Second. Worst. Lock. Ever.

Four years ago I wrote a short post describing a dumb race condition in our reference counted art assets.

To recap the problem: X-Plane's art assets are immutable and reference counted, so they can be accessed lock-free (read-only) from rendering threads.

But X-Plane also has a lookup table from file path to art asset that is functionally a table of weak references; on creation of an art asset we use the table to find that we already loaded the art asset and bump its count.  On destruction we have to grab the table lock to clear out the entry.

So version one of the code, which was really really bad, looked like this:

void object::release()
{
  if(m_count.decrement() == 0)
  {
    // Race goes here
    RAII_lock (m_table_lock());
    m_table.erase(this->name);
    delete this;
  }
}
This code is bad because after we decrement our reference count, but before we lock the table, another thread can go in, lock the table, find our art asset, increment its reference count and unlock the table - this would be caused by an async load of the same art asset (in another thread) hitting the "fast path".  We then delete a non-zero-count object.
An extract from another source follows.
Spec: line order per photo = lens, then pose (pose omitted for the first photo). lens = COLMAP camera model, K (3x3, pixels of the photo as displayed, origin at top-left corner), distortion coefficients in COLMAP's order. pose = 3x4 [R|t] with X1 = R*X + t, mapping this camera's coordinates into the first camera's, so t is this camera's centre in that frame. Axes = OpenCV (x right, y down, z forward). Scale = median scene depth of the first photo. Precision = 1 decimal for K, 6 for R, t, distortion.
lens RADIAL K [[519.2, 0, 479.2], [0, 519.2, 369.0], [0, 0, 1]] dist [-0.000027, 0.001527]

The fix at the time was this:

void object::release()
{
  RAII_lock (m_table_lock());
  if(m_count.decrement() == 0)
  {
    m_table.erase(this->name);
    delete this;
  }
}

Since the table is locked before the decrement, no one can get in and grab our object - we block out all other asset loaders before we decrement; if we hit zero reference count, we take out the sledge hammer and trash the object.

Correct But Stupid

The problem with this new design is that it holds the table lock across every release operation - even ones where there is no chance of actually releasing the object.

We hold the table lock during asset creation - the API contract for loaders is that you get back a valid* C++ object representing the art asset when the creation API returns, so this effectively means we have to hold the lock so that a second thread loading the same object can't return the partially constructed object being built by a first thread.  This means the lock isn't a spin lock - it can be held across disk access for tens of milliseconds.
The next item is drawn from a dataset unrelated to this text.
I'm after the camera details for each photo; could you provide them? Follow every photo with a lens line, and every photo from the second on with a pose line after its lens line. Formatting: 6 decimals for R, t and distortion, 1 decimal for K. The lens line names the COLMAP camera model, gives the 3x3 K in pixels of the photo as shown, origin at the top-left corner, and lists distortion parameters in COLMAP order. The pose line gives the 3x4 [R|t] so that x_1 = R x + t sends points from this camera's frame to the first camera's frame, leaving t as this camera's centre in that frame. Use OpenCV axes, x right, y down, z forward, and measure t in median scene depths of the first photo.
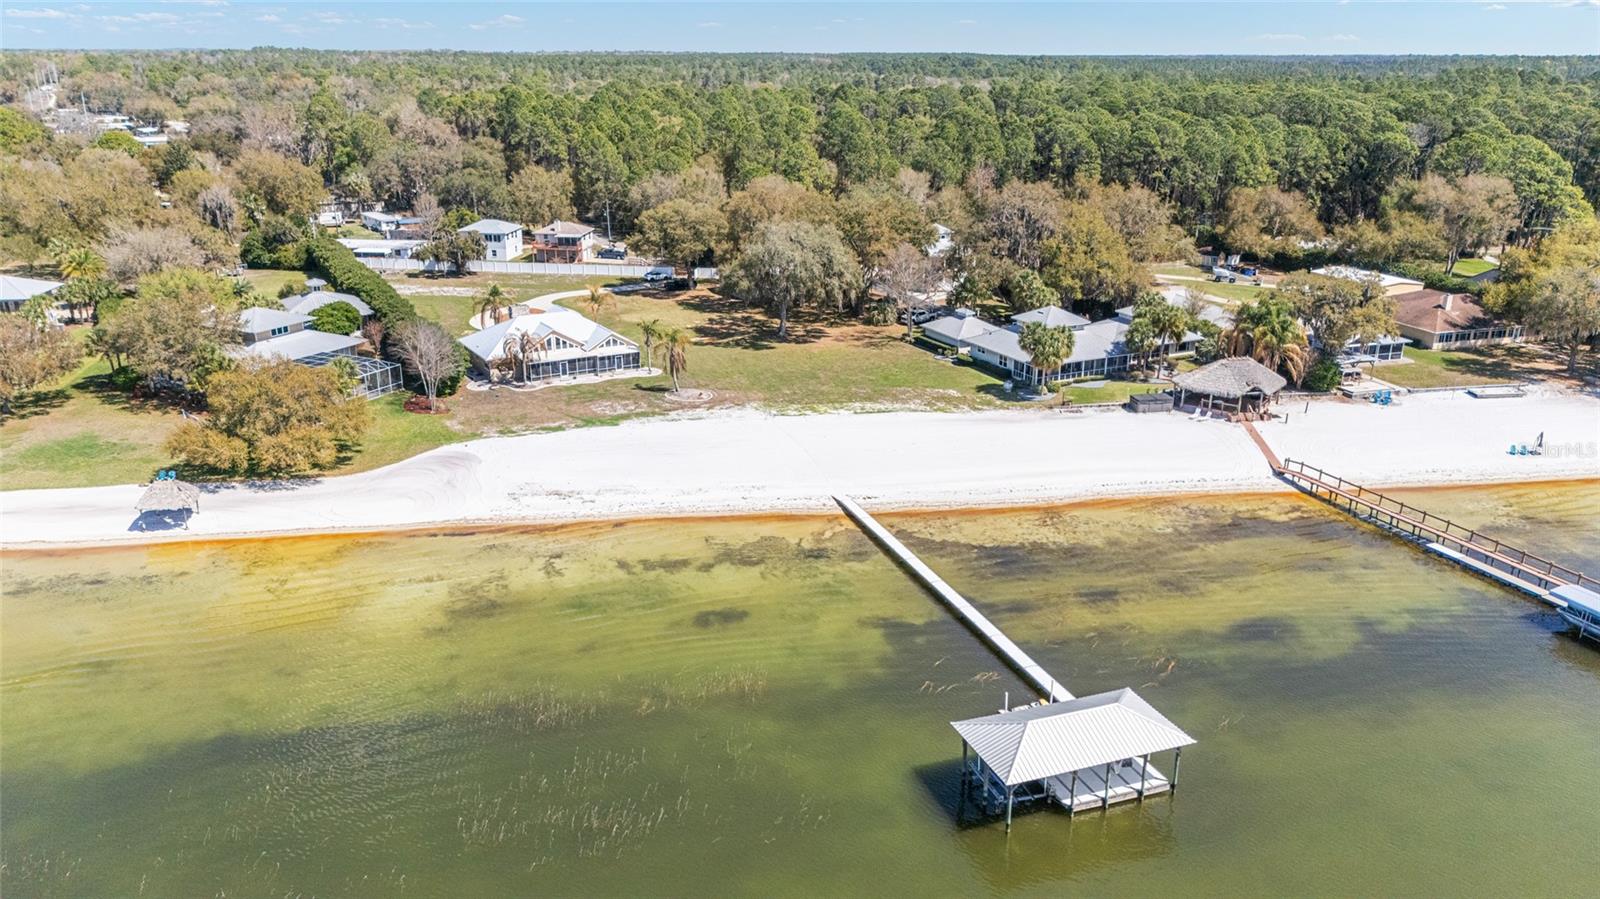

Well, that's not good. What happens when you put your object into a C++ smart handle that retains and releases the reference count in the constructor/destructor?
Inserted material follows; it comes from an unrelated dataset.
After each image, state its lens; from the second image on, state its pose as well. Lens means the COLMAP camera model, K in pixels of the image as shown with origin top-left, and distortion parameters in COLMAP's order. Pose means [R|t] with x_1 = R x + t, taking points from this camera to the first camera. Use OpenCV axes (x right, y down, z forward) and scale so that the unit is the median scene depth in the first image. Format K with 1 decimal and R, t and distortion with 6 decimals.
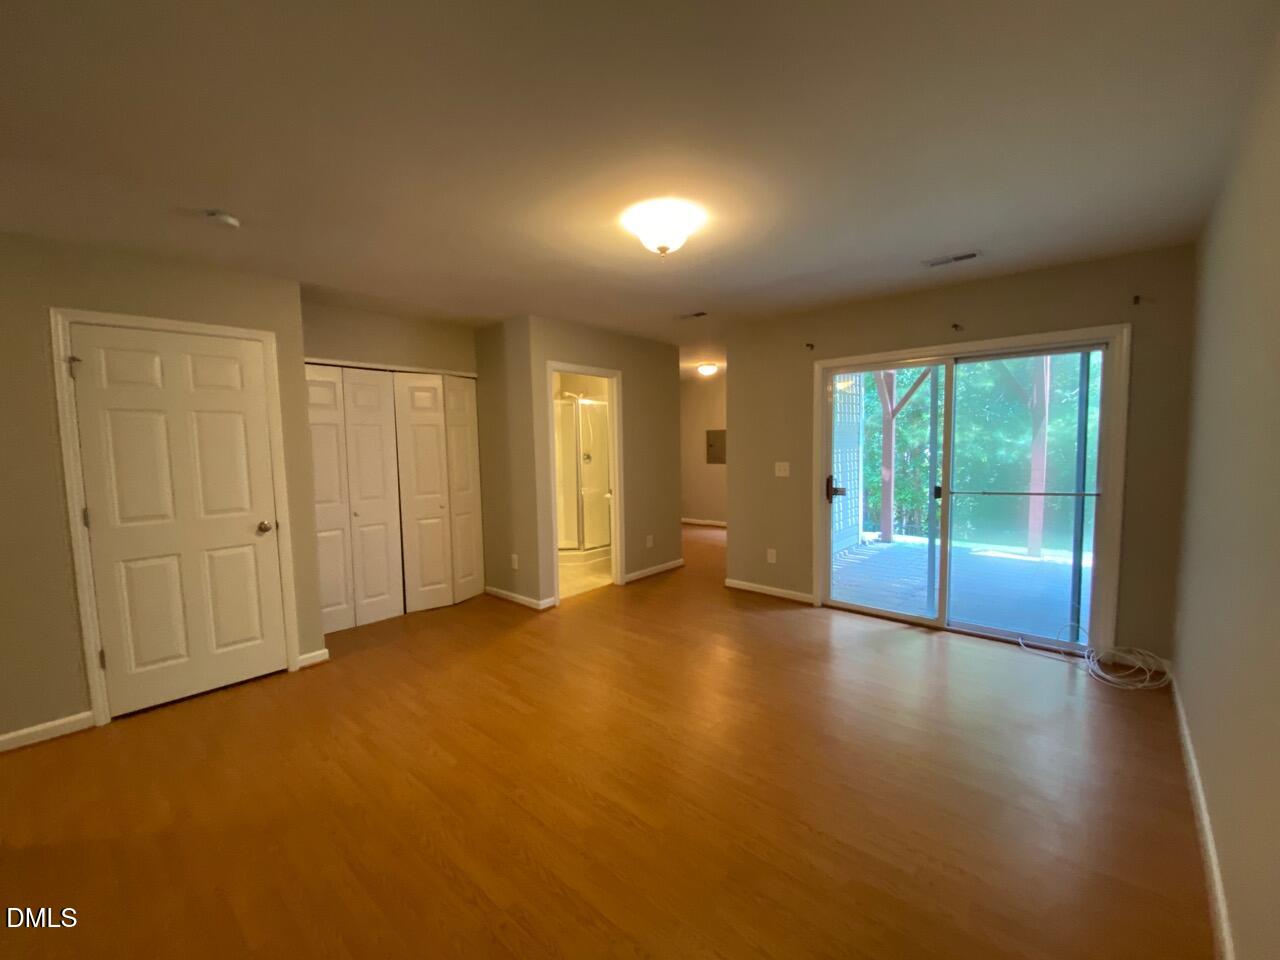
lens RADIAL K [[512.5, 0, 640.0], [0, 512.5, 480.0], [0, 0, 1]] dist [-0.001296, -0.000171]
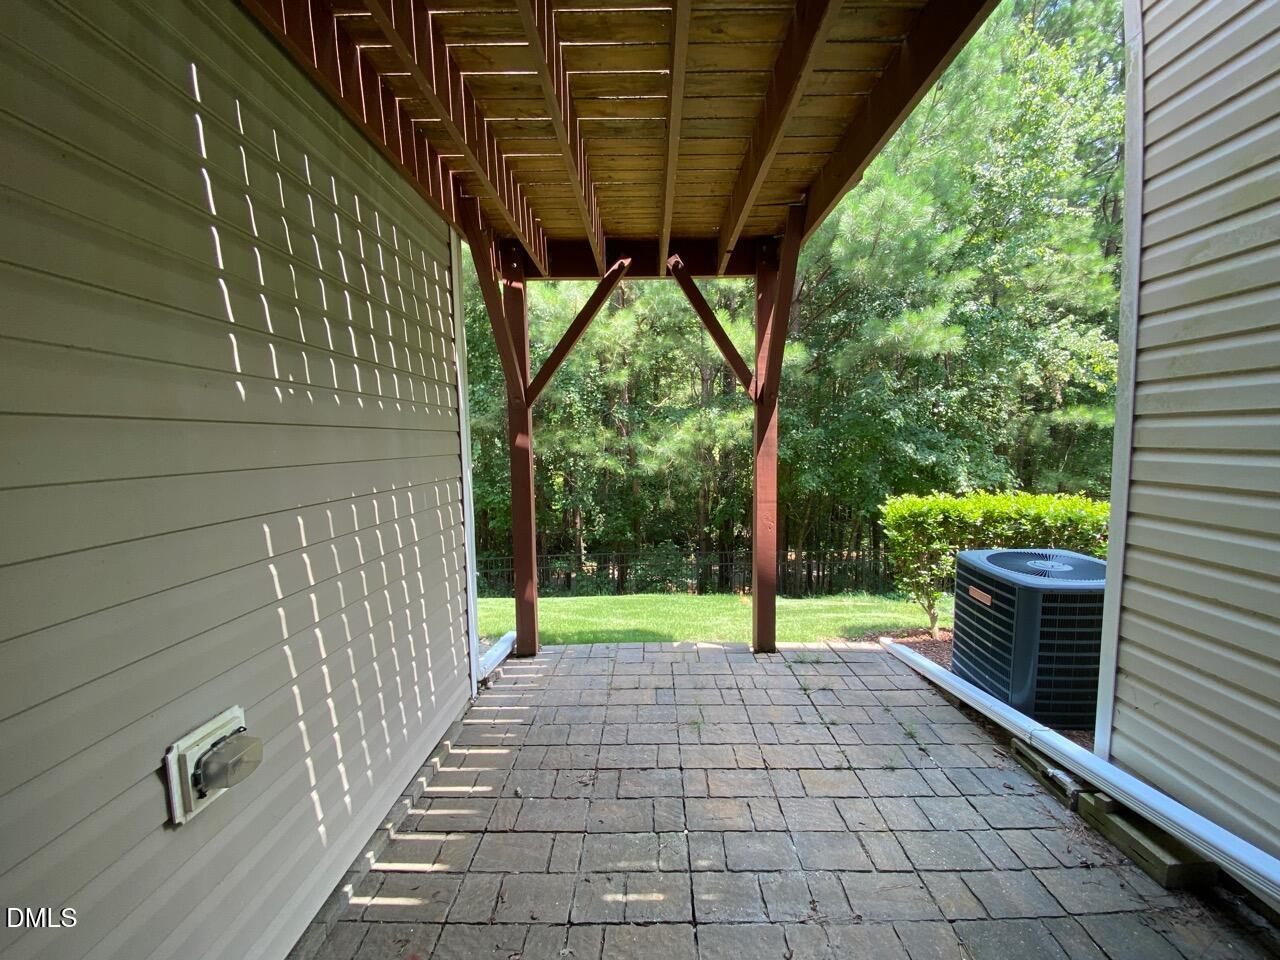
lens RADIAL K [[512.5, 0, 640.0], [0, 512.5, 480.0], [0, 0, 1]] dist [-0.001296, -0.000171]
pose [[0.749432, -0.041157, 0.660801, 0.182368], [0.044280, 0.998947, 0.011999, -0.037439], [-0.660599, 0.020267, 0.750465, 0.414827]]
The answer is: you end up calling release all over the place and are constantly grabbing the table lock for one atomic op, and sometimes you're going to get stuck because someone else is doing real loading.

The reason this is a total fail is: client code would not expect that simply moving around ownership of the reference would be a "slow" operation the way true allocation/deallocation is.  If you say "I release an art asset on the main thread and the sim glitched" I tell you you're an idiot. If you say "my vector resized and I locked the sim for 100 ms", that's not a good API.

Third Time's a Charm

The heart of the bug is that we eat the expensive table lock when we release regardless of whether we need it.  So here's take three:

void object::release()
{
void object::release()
{
  if(m_count.decrement() == 0)
  {
    RAII_lock (m_table_lock());
    // If someone beat us to the table lock, check and abort.
    if(m_count.load() > 0)
      return;
    m_table.erase(this->name);
    delete this;
  }
}

This is sort of like double-checked locking: we do an early first check of the count to optimize out the table lock when it is obvious we aren't the deleter (our reference count is greater than zero after we decrement).  Once we take the table lock, we then re-check that no one beat us into the table between the decrement and the lock, and if we are still okay, we delete.

The win here is that we only take the table lock in the case where we are very likely to deallocate - and client code should only be hitting that case if the client code is prepared to deallocate a resource, which is never fast. With this design, as long as resource deallocation (at the client level) is in the background with resource creation, we never hit the table lock from any critical rendering path or incidental book-keeping.

* With the Vulkan renderer we now have art assets that complete some of their loading asynchronously - this is more or less mandatory because DMA transfers to the GPU are always asynchronous. So the synchronous part of loading is establishing a C++ object functional enough to "do useful stuff with it."

We could start to erode this time by having more functionality be asynchronously available and less be always-guaranteed.  But in practice it's not a real problem because entire load operations on the sim itself are already in the background, so lowering load latency doesn't get us very much real win.